Officials with the Center of Coastal and Marine Studies (Ceclimar) told AFP reporters on Friday that the 512 Magellanic penguin bodies were found on the coast between the towns of Tramandai and Cidreira.

They added that samples from the deceased birds had been taken to Porto Alegre University for further study. The results of that analysis were expected to be released in approximately one month’s time.

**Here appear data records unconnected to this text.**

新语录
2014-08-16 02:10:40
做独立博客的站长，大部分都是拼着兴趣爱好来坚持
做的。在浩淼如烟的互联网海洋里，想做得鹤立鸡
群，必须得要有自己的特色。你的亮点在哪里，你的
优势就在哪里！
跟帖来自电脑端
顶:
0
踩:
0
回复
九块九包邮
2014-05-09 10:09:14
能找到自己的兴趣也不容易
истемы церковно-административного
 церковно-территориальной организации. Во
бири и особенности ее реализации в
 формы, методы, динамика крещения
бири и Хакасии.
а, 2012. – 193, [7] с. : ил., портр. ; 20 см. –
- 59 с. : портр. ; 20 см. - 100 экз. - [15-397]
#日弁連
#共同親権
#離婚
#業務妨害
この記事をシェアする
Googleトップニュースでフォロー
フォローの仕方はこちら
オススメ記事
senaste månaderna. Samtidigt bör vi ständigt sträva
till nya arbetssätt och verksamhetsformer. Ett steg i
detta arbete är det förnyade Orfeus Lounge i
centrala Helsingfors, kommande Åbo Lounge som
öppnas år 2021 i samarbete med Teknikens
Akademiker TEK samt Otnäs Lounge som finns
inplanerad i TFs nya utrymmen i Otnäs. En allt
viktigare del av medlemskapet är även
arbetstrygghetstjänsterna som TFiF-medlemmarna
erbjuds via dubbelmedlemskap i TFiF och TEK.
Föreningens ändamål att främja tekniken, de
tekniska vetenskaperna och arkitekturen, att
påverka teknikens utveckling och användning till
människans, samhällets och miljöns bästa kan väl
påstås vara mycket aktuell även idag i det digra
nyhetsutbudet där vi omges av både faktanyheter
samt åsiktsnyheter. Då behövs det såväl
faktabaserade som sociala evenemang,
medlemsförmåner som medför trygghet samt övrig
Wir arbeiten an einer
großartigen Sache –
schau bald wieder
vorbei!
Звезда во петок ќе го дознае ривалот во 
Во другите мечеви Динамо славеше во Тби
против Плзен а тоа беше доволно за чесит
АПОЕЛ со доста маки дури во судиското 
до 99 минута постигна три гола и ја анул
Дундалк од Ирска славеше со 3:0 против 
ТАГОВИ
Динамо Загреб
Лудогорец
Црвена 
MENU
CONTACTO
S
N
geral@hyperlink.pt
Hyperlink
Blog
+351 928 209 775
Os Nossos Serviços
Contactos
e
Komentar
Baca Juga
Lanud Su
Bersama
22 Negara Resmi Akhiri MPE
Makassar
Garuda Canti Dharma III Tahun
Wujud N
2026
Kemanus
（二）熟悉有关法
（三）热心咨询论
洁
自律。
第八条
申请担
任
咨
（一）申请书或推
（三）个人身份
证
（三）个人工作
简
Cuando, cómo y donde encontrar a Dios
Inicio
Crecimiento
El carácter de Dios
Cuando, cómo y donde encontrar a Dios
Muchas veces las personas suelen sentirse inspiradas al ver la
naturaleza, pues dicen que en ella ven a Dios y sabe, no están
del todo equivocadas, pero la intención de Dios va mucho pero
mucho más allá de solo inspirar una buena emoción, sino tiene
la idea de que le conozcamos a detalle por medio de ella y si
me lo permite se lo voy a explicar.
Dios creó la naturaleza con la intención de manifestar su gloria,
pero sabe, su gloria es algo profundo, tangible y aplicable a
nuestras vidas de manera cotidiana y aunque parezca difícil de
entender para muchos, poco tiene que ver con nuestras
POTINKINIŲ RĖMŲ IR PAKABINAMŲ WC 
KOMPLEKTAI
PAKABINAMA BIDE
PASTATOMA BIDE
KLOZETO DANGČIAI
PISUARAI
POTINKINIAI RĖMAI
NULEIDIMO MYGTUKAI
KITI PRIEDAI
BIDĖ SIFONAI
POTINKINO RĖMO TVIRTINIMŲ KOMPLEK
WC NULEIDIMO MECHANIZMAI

According to Nick Allen of the Telegraph, the penguins, which were migrating north from Argentina in order to find food in warmer waters, showed no signs of injury, hunger or oil stains. The massive amount of the dead birds coupled with the lack of injury or signs of exhaustion have veterinarians puzzled, he added.

“Autopsies are being conducted on some of the birds to determine the cause of death,” BBC News reported on July 13. “Similar incidents in the past have been blamed on shifting ocean currents and colder temperatures.”

“Last week dozens of young penguins were rescued from beaches in Rio de Janeiro after straying far beyond their normal range,” the British news organization added. “The birds delighted beach-goers, but scientists said their health was suffering in the tropical waters.”

Magellanic penguins are named after the Magallenes region in which they breed, and they typically mate in large colonies in southern Argentina and Chile, the AFP reported. Between March and September, they tend to migrate along the Rio Grande do Sul coast to head up to Sao Paulo, and their diet is made up mostly of tiny fish and marine crustaceans. Their primary foe, the French news agency said, is the southern sea lion.